- [ACTION ITEM] Whenever a line below includes the word "Xbox", copy that line.

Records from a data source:
=======
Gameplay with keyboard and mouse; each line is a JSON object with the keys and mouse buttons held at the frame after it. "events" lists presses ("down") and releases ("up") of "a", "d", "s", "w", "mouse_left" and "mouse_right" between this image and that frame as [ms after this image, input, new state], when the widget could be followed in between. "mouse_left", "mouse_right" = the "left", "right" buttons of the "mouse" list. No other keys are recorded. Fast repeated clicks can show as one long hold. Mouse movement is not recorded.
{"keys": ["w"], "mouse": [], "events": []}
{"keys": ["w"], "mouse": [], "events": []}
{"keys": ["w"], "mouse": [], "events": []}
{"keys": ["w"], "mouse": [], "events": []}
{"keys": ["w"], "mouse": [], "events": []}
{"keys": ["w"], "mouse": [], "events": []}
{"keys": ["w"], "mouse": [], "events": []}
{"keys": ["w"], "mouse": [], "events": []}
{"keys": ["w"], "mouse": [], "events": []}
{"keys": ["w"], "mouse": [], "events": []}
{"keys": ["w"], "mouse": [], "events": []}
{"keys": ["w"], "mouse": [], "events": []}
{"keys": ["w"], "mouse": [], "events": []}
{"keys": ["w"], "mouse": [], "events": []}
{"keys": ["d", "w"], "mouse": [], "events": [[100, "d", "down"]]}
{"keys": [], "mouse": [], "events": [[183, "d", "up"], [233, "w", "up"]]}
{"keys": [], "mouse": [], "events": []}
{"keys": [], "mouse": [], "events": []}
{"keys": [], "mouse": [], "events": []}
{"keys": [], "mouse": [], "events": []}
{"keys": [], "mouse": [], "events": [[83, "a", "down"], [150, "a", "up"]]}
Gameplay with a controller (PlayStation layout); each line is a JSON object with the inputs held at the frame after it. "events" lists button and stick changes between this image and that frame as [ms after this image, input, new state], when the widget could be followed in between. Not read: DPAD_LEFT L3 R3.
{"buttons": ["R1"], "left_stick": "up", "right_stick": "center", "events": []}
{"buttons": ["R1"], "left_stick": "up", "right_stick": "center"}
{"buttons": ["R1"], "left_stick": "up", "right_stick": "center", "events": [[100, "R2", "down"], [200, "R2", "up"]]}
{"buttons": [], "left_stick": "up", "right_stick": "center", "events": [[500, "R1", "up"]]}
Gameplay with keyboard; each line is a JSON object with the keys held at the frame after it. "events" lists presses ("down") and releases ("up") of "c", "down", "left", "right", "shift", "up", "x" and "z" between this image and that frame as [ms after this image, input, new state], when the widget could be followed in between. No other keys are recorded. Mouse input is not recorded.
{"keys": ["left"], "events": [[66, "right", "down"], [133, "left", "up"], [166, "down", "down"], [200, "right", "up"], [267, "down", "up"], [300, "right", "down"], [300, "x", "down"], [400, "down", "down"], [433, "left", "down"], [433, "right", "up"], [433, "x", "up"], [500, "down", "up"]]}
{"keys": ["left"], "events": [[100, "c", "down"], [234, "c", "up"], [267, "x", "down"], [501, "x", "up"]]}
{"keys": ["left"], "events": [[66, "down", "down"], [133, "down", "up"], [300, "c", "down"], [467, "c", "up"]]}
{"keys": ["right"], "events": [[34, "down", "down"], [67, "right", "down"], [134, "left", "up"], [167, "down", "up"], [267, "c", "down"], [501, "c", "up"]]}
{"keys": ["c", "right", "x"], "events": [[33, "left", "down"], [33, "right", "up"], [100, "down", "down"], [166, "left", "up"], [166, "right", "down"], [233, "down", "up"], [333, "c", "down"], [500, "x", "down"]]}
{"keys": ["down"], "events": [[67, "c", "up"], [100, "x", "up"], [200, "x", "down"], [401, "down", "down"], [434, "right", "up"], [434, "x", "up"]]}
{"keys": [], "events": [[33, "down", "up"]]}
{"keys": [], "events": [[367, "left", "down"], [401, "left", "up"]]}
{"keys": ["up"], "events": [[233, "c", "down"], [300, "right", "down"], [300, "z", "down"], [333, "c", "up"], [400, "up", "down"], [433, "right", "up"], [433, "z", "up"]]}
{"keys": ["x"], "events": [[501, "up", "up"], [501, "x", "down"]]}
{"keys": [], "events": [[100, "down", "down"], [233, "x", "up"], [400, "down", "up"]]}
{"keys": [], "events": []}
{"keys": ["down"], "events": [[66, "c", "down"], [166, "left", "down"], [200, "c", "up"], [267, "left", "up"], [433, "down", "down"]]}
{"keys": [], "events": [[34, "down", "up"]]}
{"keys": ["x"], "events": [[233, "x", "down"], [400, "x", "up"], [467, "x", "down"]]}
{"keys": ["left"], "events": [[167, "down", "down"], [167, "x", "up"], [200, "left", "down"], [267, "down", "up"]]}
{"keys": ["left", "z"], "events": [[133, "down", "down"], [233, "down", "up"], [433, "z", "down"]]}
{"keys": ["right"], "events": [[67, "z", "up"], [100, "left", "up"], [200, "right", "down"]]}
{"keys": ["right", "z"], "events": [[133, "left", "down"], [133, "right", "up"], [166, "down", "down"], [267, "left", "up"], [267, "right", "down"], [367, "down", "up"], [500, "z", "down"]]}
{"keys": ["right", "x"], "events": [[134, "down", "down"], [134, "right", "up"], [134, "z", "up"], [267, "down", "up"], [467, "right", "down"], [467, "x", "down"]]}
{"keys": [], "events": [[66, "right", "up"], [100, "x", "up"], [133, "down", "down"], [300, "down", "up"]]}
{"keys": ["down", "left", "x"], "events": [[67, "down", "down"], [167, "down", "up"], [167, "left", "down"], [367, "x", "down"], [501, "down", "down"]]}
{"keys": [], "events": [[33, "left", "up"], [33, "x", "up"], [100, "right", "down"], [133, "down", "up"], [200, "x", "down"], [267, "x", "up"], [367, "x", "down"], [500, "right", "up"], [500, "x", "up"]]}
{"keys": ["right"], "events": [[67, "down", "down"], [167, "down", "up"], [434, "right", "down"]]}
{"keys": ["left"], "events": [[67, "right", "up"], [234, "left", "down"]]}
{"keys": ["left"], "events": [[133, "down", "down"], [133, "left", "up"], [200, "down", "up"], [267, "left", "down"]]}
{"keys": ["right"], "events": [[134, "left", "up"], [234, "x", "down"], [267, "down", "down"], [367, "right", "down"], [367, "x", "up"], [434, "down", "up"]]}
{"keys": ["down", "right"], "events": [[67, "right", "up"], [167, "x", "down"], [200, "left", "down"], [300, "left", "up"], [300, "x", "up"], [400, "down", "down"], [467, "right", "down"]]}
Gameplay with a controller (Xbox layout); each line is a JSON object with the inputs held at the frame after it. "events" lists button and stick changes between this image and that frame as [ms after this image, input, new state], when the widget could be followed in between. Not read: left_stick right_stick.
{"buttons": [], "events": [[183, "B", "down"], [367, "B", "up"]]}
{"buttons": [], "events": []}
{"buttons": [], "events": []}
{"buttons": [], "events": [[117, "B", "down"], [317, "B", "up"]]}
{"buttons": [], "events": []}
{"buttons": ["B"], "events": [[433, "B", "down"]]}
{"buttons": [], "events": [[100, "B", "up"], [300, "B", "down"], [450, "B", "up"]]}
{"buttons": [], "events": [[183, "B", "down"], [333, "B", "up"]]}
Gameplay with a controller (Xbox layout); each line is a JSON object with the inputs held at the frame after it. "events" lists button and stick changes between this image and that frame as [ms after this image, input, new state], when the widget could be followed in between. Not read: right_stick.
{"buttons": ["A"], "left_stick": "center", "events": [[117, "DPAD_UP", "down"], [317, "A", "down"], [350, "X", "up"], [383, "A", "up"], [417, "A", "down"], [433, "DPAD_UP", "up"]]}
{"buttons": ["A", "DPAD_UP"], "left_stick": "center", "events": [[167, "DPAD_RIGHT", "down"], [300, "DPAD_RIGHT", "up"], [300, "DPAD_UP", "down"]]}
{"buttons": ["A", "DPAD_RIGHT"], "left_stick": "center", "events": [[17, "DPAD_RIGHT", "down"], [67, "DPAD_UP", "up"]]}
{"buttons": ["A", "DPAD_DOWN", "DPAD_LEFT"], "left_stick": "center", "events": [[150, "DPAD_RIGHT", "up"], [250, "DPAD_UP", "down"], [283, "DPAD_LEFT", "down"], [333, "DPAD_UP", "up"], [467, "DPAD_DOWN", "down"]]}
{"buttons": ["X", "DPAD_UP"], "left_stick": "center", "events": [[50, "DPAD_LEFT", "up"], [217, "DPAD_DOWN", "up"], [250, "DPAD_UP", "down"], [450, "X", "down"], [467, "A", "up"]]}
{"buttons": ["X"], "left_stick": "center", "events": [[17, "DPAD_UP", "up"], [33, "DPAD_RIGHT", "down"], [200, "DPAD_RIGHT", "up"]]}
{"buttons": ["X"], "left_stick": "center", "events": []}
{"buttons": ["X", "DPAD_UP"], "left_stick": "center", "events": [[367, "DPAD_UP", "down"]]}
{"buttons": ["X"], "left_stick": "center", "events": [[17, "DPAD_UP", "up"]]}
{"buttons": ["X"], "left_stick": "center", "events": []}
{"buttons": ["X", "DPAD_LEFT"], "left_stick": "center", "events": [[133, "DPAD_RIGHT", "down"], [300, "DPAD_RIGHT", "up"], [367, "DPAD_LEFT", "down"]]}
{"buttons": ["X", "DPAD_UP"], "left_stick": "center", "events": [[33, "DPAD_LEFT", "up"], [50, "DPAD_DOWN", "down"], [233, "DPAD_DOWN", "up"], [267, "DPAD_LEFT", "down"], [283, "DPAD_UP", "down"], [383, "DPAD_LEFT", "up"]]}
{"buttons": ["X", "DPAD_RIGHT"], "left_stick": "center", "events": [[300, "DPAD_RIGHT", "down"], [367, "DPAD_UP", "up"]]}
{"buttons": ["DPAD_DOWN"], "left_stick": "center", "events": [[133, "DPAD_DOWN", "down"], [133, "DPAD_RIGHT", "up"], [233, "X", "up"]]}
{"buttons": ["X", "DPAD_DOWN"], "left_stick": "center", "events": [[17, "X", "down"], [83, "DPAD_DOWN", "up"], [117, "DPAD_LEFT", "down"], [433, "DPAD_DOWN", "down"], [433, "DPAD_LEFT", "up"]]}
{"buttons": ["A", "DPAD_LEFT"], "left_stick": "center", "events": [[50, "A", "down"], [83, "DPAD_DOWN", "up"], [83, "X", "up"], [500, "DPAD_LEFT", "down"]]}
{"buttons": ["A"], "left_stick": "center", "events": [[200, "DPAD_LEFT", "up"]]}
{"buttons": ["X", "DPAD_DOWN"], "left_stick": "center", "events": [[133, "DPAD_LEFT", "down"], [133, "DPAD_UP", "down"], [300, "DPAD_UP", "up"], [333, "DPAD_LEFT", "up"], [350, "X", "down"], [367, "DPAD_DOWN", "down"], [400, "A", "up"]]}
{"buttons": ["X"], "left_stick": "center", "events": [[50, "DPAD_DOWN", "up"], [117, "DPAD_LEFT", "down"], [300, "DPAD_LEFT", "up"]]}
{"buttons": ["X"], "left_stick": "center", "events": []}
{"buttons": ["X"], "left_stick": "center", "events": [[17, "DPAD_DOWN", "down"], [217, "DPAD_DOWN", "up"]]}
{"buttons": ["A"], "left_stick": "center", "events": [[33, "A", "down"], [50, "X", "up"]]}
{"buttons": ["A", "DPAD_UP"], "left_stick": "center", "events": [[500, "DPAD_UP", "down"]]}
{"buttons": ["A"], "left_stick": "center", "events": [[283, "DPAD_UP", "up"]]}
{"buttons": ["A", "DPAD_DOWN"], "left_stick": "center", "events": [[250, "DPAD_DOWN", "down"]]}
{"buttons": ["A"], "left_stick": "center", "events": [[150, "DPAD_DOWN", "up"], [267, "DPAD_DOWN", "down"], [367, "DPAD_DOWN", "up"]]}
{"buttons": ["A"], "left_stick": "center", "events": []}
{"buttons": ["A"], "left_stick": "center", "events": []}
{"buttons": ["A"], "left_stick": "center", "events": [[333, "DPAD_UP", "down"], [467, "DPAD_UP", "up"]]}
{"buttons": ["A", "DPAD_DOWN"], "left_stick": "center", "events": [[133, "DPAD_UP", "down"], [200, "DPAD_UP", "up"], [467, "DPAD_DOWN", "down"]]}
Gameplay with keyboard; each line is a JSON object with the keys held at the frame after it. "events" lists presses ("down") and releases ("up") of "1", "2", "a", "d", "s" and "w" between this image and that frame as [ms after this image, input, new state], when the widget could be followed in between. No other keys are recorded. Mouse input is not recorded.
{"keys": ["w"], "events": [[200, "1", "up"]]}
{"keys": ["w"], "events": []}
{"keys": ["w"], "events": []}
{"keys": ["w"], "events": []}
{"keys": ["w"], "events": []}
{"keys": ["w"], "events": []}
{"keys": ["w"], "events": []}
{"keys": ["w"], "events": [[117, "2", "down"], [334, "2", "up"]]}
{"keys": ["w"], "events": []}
=======
- [SOLUTION FOR THIS TASK]
Gameplay with a controller (Xbox layout); each line is a JSON object with the inputs held at the frame after it. "events" lists button and stick changes between this image and that frame as [ms after this image, input, new state], when the widget could be followed in between. Not read: left_stick right_stick.
Gameplay with a controller (Xbox layout); each line is a JSON object with the inputs held at the frame after it. "events" lists button and stick changes between this image and that frame as [ms after this image, input, new state], when the widget could be followed in between. Not read: right_stick.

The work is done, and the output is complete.